What you are asked to do :: Copy every line of the records below word for word.

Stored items
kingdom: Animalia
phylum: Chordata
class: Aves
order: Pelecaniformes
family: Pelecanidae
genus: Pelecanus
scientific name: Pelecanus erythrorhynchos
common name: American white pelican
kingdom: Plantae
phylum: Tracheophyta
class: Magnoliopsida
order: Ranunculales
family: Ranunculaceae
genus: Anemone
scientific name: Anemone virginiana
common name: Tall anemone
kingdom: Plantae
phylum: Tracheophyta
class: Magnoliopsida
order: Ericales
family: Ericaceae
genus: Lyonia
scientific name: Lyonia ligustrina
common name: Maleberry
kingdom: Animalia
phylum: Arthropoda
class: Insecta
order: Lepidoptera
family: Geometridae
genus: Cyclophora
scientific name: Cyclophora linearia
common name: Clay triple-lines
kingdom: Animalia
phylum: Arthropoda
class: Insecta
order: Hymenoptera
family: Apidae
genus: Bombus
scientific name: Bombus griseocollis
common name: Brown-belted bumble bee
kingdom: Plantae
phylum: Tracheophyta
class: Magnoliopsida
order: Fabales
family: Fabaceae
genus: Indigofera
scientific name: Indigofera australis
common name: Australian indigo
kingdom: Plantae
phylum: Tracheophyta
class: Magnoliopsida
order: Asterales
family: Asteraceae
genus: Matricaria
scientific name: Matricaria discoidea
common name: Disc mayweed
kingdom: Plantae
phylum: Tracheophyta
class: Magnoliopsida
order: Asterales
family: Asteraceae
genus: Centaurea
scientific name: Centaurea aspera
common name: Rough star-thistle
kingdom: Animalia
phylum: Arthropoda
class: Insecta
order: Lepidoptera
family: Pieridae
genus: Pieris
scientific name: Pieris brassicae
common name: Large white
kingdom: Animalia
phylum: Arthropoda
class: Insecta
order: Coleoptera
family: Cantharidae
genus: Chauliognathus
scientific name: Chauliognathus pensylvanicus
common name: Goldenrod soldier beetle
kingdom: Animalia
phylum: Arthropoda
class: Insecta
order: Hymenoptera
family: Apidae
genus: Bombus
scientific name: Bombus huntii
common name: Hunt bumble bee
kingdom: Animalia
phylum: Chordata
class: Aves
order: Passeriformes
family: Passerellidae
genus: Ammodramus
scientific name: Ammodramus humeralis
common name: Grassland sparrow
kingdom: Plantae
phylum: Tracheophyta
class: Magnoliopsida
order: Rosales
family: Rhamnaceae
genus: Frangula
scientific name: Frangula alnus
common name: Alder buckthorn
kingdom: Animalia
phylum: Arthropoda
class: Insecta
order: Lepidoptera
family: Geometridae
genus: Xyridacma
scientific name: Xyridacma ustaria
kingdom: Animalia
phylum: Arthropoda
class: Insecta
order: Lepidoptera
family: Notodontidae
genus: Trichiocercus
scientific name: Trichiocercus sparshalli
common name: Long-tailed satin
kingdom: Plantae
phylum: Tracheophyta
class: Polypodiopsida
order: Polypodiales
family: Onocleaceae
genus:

Correct output ::
kingdom: Animalia
phylum: Chordata
class: Aves
order: Pelecaniformes
family: Pelecanidae
genus: Pelecanus
scientific name: Pelecanus erythrorhynchos
common name: American white pelican
kingdom: Plantae
phylum: Tracheophyta
class: Magnoliopsida
order: Ranunculales
family: Ranunculaceae
genus: Anemone
scientific name: Anemone virginiana
common name: Tall anemone
kingdom: Plantae
phylum: Tracheophyta
class: Magnoliopsida
order: Ericales
family: Ericaceae
genus: Lyonia
scientific name: Lyonia ligustrina
common name: Maleberry
kingdom: Animalia
phylum: Arthropoda
class: Insecta
order: Lepidoptera
family: Geometridae
genus: Cyclophora
scientific name: Cyclophora linearia
common name: Clay triple-lines
kingdom: Animalia
phylum: Arthropoda
class: Insecta
order: Hymenoptera
family: Apidae
genus: Bombus
scientific name: Bombus griseocollis
common name: Brown-belted bumble bee
kingdom: Plantae
phylum: Tracheophyta
class: Magnoliopsida
order: Fabales
family: Fabaceae
genus: Indigofera
scientific name: Indigofera australis
common name: Australian indigo
kingdom: Plantae
phylum: Tracheophyta
class: Magnoliopsida
order: Asterales
family: Asteraceae
genus: Matricaria
scientific name: Matricaria discoidea
common name: Disc mayweed
kingdom: Plantae
phylum: Tracheophyta
class: Magnoliopsida
order: Asterales
family: Asteraceae
genus: Centaurea
scientific name: Centaurea aspera
common name: Rough star-thistle
kingdom: Animalia
phylum: Arthropoda
class: Insecta
order: Lepidoptera
family: Pieridae
genus: Pieris
scientific name: Pieris brassicae
common name: Large white
kingdom: Animalia
phylum: Arthropoda
class: Insecta
order: Coleoptera
family: Cantharidae
genus: Chauliognathus
scientific name: Chauliognathus pensylvanicus
common name: Goldenrod soldier beetle
kingdom: Animalia
phylum: Arthropoda
class: Insecta
order: Hymenoptera
family: Apidae
genus: Bombus
scientific name: Bombus huntii
common name: Hunt bumble bee
kingdom: Animalia
phylum: Chordata
class: Aves
order: Passeriformes
family: Passerellidae
genus: Ammodramus
scientific name: Ammodramus humeralis
common name: Grassland sparrow
kingdom: Plantae
phylum: Tracheophyta
class: Magnoliopsida
order: Rosales
family: Rhamnaceae
genus: Frangula
scientific name: Frangula alnus
common name: Alder buckthorn
kingdom: Animalia
phylum: Arthropoda
class: Insecta
order: Lepidoptera
family: Geometridae
genus: Xyridacma
scientific name: Xyridacma ustaria
kingdom: Animalia
phylum: Arthropoda
class: Insecta
order: Lepidoptera
family: Notodontidae
genus: Trichiocercus
scientific name: Trichiocercus sparshalli
common name: Long-tailed satin
kingdom: Plantae
phylum: Tracheophyta
class: Polypodiopsida
order: Polypodiales
family: Onocleaceae
genus:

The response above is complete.